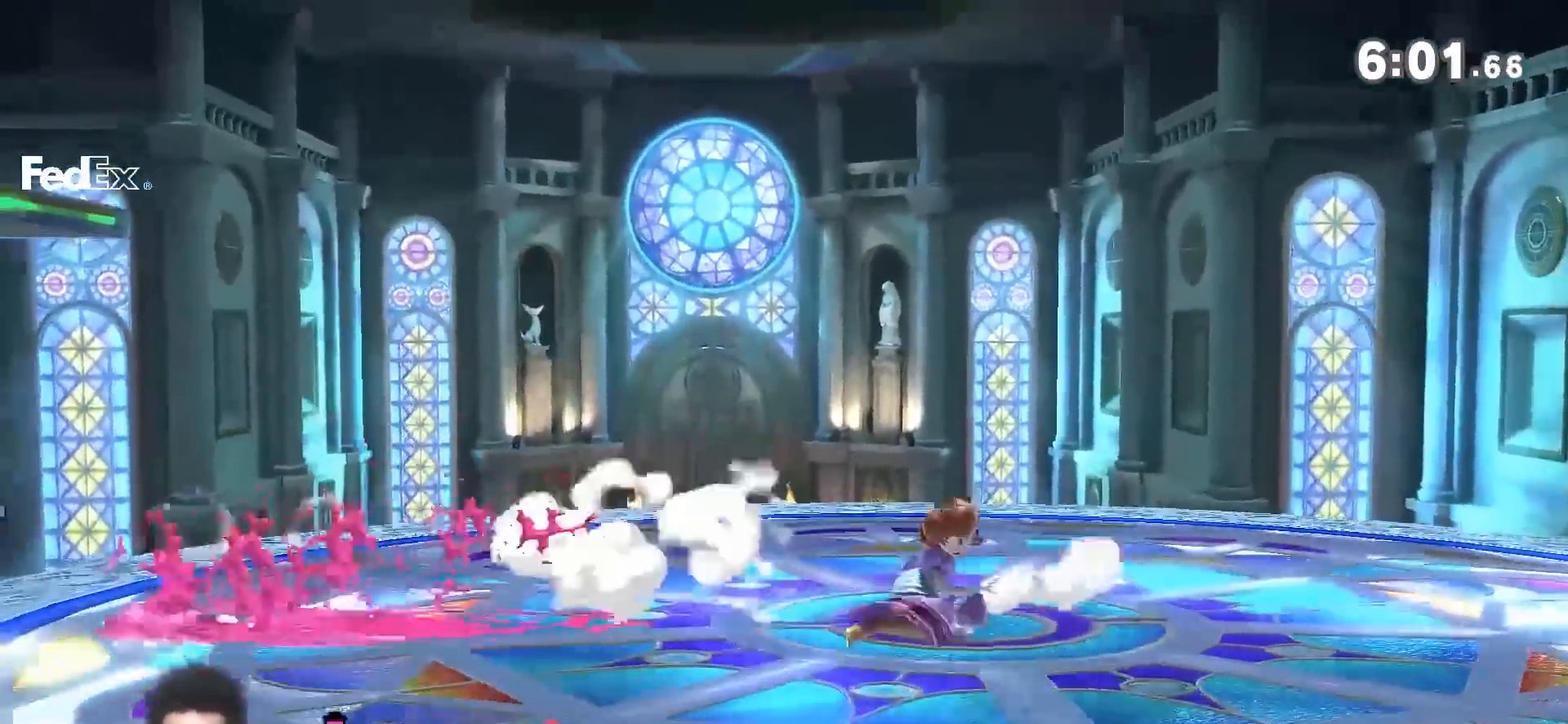
{"dt_ms": 500, "buttons": [], "left_stick": "center", "right_stick": "center", "events": [[83, "left_stick", "center"], [150, "Y", "up"], [283, "A", "down"], [350, "A", "up"]]}
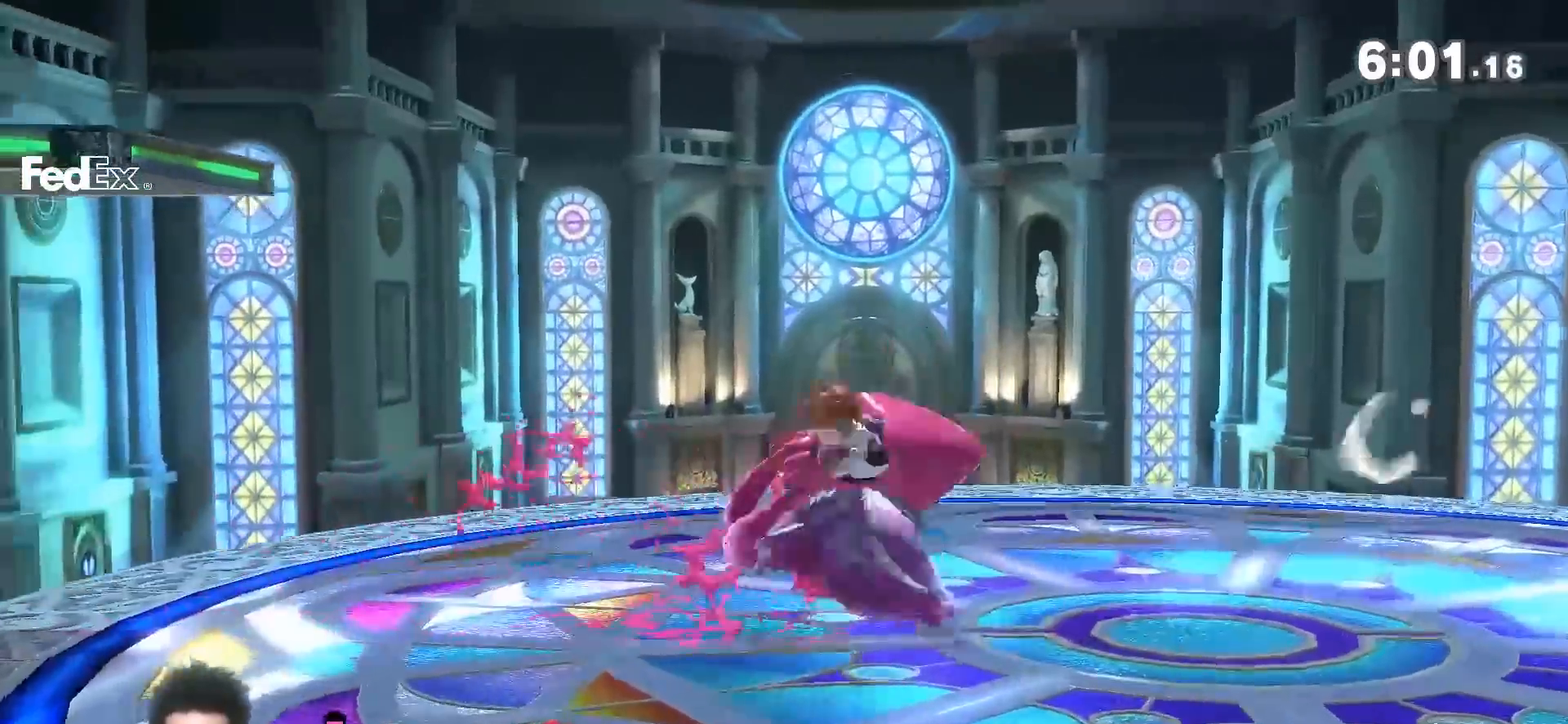
{"dt_ms": 500, "buttons": [], "left_stick": "center", "right_stick": "center", "events": [[67, "A", "down"], [150, "A", "up"]]}
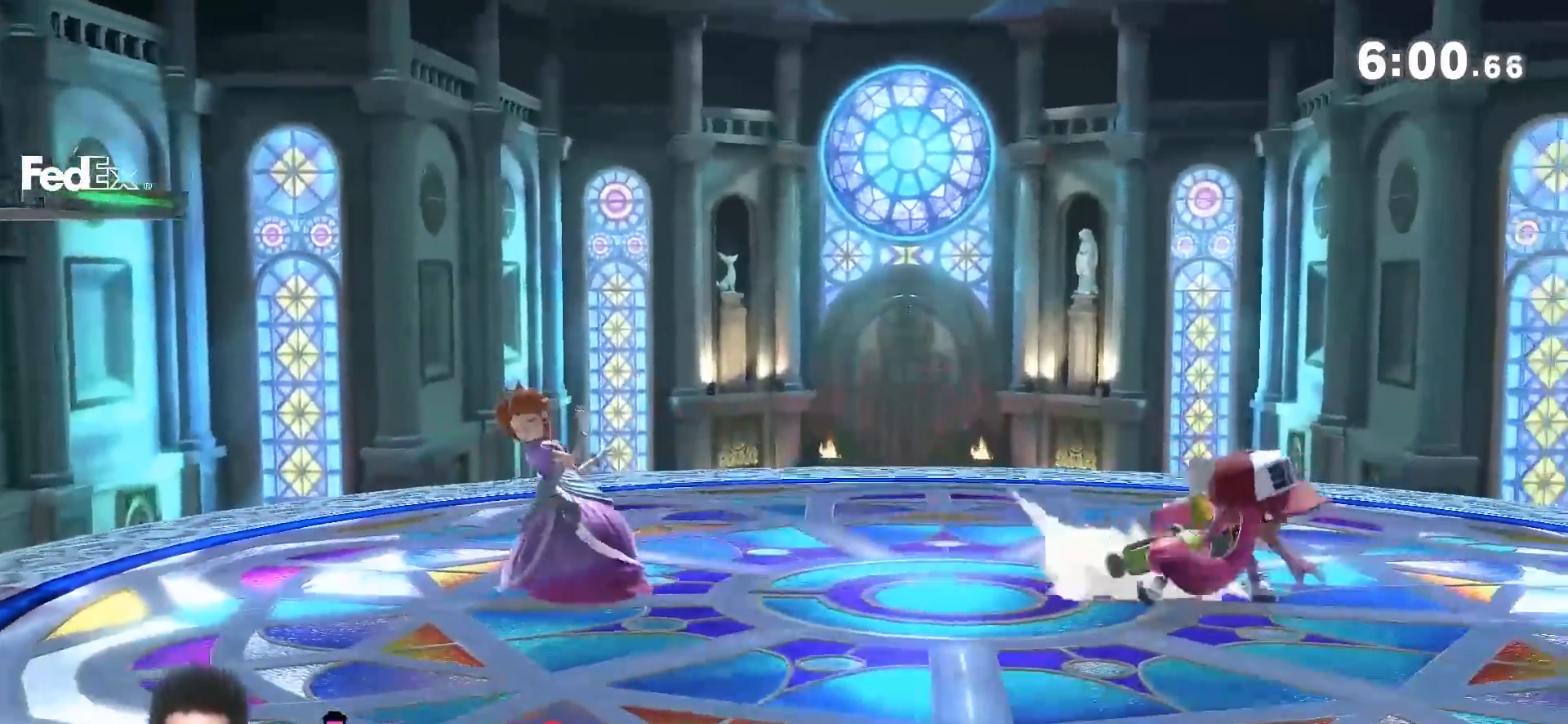
{"dt_ms": 500, "buttons": [], "left_stick": "center", "right_stick": "center", "events": [[33, "left_stick", "left"], [117, "Y", "down"], [150, "left_stick", "down-left"], [150, "right_stick", "up-right"], [250, "right_stick", "center"], [317, "Y", "up"], [433, "left_stick", "center"]]}
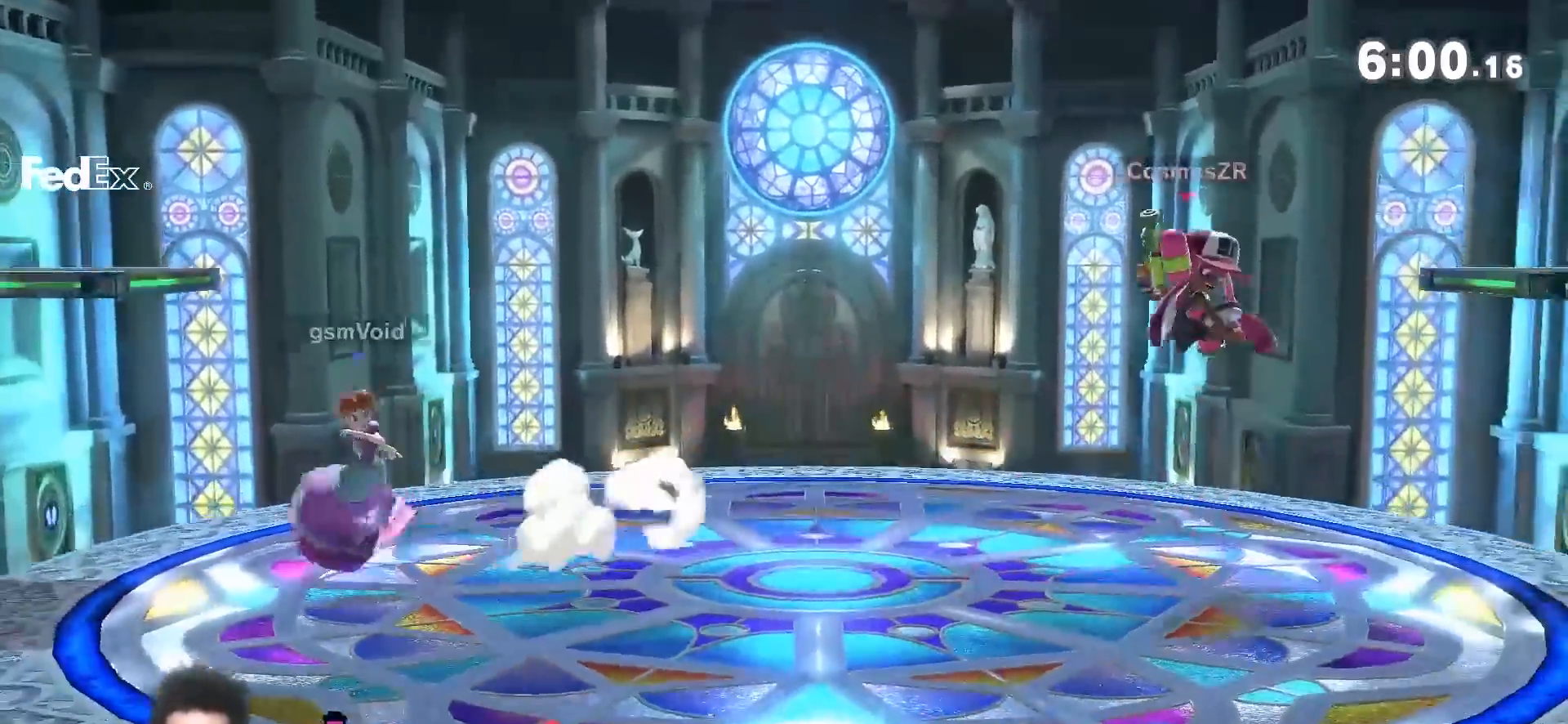
{"dt_ms": 500, "buttons": ["Y"], "left_stick": "center", "right_stick": "center", "events": [[33, "left_stick", "right"], [183, "Y", "down"], [217, "left_stick", "down-right"], [333, "left_stick", "center"]]}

> **EXERCISE INSTRUCTIONS**
Extract the full listing above verbatim; pictures are to be left out of the copy.

> **REPLY**
{"dt_ms": 500, "buttons": [], "left_stick": "center", "right_stick": "center", "events": [[83, "left_stick", "center"], [150, "Y", "up"], [283, "A", "down"], [350, "A", "up"]]}
{"dt_ms": 500, "buttons": [], "left_stick": "center", "right_stick": "center", "events": [[67, "A", "down"], [150, "A", "up"]]}
{"dt_ms": 500, "buttons": [], "left_stick": "center", "right_stick": "center", "events": [[33, "left_stick", "left"], [117, "Y", "down"], [150, "left_stick", "down-left"], [150, "right_stick", "up-right"], [250, "right_stick", "center"], [317, "Y", "up"], [433, "left_stick", "center"]]}
{"dt_ms": 500, "buttons": ["Y"], "left_stick": "center", "right_stick": "center", "events": [[33, "left_stick", "right"], [183, "Y", "down"], [217, "left_stick", "down-right"], [333, "left_stick", "center"]]}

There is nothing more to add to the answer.